Dal sussurro al grido con Scarlatti e Yann Robin
Marco Di Battista - Siena
Un dialogo tra passato e presente. Uno scontro tra la storia e l'arte. La vicenda di Giuditta e Oloferne musicata da Alessandro Scarlatti, incastonata nella Medusa messa in musica da Yann Robin. L'abbiamo visto, e ascoltato, mercoledì 27 agosto al Teatro dei Rinnovati. L'Accademia Chigiana di Siena apre lo sguardo al resto del mondo, dimostrando di essere internazionale non solo nel titolo. In Italia questi confronti restano ancora delle eccezioni. Il progetto Medusa-Giuditta funziona come certi allestimenti barocchi, quando si mettevano in scena rappresentazioni di vari autori. La scena si apre con un pittore inquieto, di fronte a una testa di Medusa appena dipinta. Il quadro prende vita e i serpenti sibilano e avvolgono la scena e gli spettatori. La via d'uscita è indicata dalla modella Fillide Melandroni, cortigiana romana e musa prediletta di Caravaggio (ecco chi era l'inquieto artista): dipingere l'uccisione di Oloferne da parte di Giuditta. Così, tra vero e immaginato, inizia, dopo la musica di Robin, l'oratorio Giuditta di Alessandro Scarlatti. Cambia la scena e cambia anche l'orchestra, all'ARCo Ensemble, con strumenti moderni, diretta da Kai Röhrig, subentra Barockorchester der Universität Mozarteum, con strumenti originali, diretta da Vittorio Ghielmi.
Eccoci allora alla seconda parte della serata. La città di Betulia è assediata dall’esercito assiro sotto il comando del generale Oloferne. Siamo immersi nel capolavoro scarlattiano. La versione scelta è quella ritrovata a Cambridge (ne conosciamo solo una esecuzione, il 16 marzo 1697, ovviamente a Roma) e con solo tre personaggi (i tagli arrivavano anche nella Roma barocca): Giuditta, Oloferne e la Nutrice (che ha una delle arie più belle della storia della musica). Guarda caso gli stessi tre soli protagonisti del celeberrimo quadro di Caravaggio. Proprio nell'atto della decapitazione si interrompe l'oratorio di Scarlatti e entriamo nella terza parte dell'opera. Torniamo nello studio dell'artista, dove il dipinto Giuditta e Oloferne è stato completato. Per questo i modelli di Caravaggio hanno terminato il lavoro e, una dopo l'altro, lo lasciano solo.
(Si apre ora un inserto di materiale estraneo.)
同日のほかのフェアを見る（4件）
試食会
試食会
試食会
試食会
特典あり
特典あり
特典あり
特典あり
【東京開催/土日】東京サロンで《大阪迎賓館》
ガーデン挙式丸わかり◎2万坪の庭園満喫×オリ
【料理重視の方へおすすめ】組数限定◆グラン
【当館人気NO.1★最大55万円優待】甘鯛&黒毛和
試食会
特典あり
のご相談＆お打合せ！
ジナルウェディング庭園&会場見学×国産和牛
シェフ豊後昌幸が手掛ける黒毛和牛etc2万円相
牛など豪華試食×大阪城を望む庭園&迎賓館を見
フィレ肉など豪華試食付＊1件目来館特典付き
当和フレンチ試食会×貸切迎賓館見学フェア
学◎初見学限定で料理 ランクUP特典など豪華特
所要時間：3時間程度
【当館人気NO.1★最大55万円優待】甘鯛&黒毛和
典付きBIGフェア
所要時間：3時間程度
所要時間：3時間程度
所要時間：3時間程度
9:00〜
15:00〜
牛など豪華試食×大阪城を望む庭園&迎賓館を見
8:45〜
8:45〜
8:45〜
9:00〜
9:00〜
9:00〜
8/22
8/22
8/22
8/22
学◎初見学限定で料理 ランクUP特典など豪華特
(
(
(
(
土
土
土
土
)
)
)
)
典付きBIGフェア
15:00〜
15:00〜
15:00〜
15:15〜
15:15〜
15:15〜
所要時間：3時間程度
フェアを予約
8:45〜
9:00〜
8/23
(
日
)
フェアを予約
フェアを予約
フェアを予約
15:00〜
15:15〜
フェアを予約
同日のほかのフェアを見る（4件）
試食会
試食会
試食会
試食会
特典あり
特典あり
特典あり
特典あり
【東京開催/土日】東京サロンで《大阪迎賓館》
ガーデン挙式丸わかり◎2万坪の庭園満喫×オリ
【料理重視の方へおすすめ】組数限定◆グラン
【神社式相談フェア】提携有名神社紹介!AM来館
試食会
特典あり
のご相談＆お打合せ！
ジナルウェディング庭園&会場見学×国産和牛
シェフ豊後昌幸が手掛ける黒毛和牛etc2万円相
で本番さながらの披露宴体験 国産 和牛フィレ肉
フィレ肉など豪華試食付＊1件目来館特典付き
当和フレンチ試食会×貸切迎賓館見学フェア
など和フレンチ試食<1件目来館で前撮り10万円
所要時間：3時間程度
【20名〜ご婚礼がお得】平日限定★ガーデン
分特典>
Torna l'orchestra moderna, la partitura di Robin, e tornano anche i tormenti dell'artista. Come la musica trasfigura dall'antico al moderno, così l'immagine di riferimento non è più quella caraveggesca ma è l'Angelus Novus di Paul Klee. L'intenzione del compositore è quella di utilizzare il soprano di coloratura come una "figura divina, che apre uno spazio sacro. La sua linea di canto segue una sorta di 'quasi-salmodia', che va dal sussurro al grido – attraversata da suoni puri, luminosi. La sua voce descrive una traiettoria che oltrepassa l’umano e tocca sia registri sensoriali che spirituali".
È insomma l'ombra della storia a coinvolgere ancora la scena e tutti noi. Il sangue, l'orrore, la violenza seguono il destino dell'Uomo e lo separano dalla luce.